EXERCISE GOAL
Set down the lines of the data below without changes, starting at the beginning of the data and going on through the line with "Výsledky zápasov 1. ligy žien a junioriek", both ends included.

SUPPLIED DATA
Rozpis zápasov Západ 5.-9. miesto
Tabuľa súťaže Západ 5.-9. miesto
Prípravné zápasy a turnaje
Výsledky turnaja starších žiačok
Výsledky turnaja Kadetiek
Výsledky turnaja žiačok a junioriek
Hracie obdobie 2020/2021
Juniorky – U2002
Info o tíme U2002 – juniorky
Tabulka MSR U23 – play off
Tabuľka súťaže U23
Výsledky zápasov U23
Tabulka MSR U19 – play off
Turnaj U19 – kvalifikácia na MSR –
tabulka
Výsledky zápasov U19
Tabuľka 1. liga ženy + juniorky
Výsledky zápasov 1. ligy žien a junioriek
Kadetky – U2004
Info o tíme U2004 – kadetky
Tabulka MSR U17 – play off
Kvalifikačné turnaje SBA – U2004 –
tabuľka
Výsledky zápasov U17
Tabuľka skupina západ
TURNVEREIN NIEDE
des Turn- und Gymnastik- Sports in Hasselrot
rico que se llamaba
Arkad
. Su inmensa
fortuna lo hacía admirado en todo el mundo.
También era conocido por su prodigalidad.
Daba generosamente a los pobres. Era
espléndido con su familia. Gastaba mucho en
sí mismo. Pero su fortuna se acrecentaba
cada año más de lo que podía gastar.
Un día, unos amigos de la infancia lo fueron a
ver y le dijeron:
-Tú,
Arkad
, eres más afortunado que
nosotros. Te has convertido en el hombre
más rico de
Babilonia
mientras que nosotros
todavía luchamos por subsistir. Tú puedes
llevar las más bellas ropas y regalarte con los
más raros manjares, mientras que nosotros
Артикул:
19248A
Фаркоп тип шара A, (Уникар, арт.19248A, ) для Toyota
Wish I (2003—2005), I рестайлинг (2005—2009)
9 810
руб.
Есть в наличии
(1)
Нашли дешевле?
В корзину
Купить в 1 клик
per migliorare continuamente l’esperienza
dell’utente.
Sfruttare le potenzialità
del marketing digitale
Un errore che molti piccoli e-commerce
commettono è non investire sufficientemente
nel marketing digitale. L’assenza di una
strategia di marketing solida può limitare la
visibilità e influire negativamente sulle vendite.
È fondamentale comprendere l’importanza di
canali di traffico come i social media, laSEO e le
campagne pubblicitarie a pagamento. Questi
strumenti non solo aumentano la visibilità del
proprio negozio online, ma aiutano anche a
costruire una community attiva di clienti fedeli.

TASK OUTPUT
Rozpis zápasov Západ 5.-9. miesto
Tabuľa súťaže Západ 5.-9. miesto
Prípravné zápasy a turnaje
Výsledky turnaja starších žiačok
Výsledky turnaja Kadetiek
Výsledky turnaja žiačok a junioriek
Hracie obdobie 2020/2021
Juniorky – U2002
Info o tíme U2002 – juniorky
Tabulka MSR U23 – play off
Tabuľka súťaže U23
Výsledky zápasov U23
Tabulka MSR U19 – play off
Turnaj U19 – kvalifikácia na MSR –
tabulka
Výsledky zápasov U19
Tabuľka 1. liga ženy + juniorky
Výsledky zápasov 1. ligy žien a junioriek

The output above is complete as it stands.